El poema de antes ya no me gusta. Lo acabo de leer y me parece una parodia vil y sin gracias de ese “inteligencia, dame el nombre exacto de las cosas…”. No sé qué estado de ánimo me gobernaba ese día en que me pareció tan actual, pero: ¡puagh!

Y voy a lo que voy.

Este fin de semana ha sido el primero en mucho tiempo en que he podido notar cierto relax en lo que al trabajo se refiere, así que me eché a bucear por estas redes de comunicación que nos envuelven. He cogido otro ordenador que se lleva mejor con el amigo Bill, y me picó la curiosidad de volver a abrir el Messenger después de muuucho tiempo. Lo que me encontré, aparte de muchas buenas sorpresas, fue la confirmación de que hay más tontos que botellines, que con rencor no se vive bien, y que la gente está pero que muy aburrida.

¿Os acordáis de aquel post sobre los amigos de hace tiempo? Pues resulta que una de esas personas a las que pedía disculpas por no sentirlas, me suelta, después de algo así como siete años, que fui “pero que muy mala”. Me pareció tan mezquino que esperara a que yo le hablara para echarme a los perrillos (porque no llegaban a perros como dios manda), y, lo que es peor, tan, pero tan estúpido, que la despedí con un “que te vaya muy bien” y pasé de contestar. He pensado que era mejor dedicarle un comentario socarrón, ya que estoy tan poco risueña últimamente.

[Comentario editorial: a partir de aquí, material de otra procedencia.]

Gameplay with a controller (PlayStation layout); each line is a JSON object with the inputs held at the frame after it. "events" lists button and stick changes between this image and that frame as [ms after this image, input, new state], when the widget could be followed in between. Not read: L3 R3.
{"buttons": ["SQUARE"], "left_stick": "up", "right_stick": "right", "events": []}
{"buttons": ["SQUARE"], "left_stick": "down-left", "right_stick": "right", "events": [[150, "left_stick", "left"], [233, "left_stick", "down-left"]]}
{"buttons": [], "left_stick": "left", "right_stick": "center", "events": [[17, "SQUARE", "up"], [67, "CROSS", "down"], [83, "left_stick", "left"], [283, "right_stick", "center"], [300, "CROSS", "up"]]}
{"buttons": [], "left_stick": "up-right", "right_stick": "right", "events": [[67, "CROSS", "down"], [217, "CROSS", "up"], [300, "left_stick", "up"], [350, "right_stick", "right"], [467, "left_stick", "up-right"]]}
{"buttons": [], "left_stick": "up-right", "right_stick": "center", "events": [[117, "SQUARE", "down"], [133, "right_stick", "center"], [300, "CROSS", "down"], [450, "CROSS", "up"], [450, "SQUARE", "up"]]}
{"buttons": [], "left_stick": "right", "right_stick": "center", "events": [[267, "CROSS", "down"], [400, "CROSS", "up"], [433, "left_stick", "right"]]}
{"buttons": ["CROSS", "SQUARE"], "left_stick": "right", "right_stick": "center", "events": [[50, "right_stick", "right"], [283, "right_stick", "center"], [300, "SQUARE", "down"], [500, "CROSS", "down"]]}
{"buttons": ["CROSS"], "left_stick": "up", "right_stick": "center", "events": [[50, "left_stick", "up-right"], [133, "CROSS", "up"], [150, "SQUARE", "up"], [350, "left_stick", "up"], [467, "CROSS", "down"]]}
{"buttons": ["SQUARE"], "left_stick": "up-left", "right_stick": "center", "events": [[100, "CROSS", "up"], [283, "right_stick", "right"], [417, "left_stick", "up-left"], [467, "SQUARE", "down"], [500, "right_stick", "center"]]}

Al margen de esta anécdota, tan poco reseñable como su protagonista, he descubierto el cara-libro. Reencontrándome con gente a la que no veía desde hace milenios, a otros que no hace tanto, y a otros a los que veo a menudo. Amigos que han sido padres, que viven fuera, que cambiaron de vida y de ocupaciones… y que después de mucho tiempo te responden como si no hubiesen pasado más que semanas. No deja de ser hermoso aunque venga envuelto en un papel que no me convence del todo.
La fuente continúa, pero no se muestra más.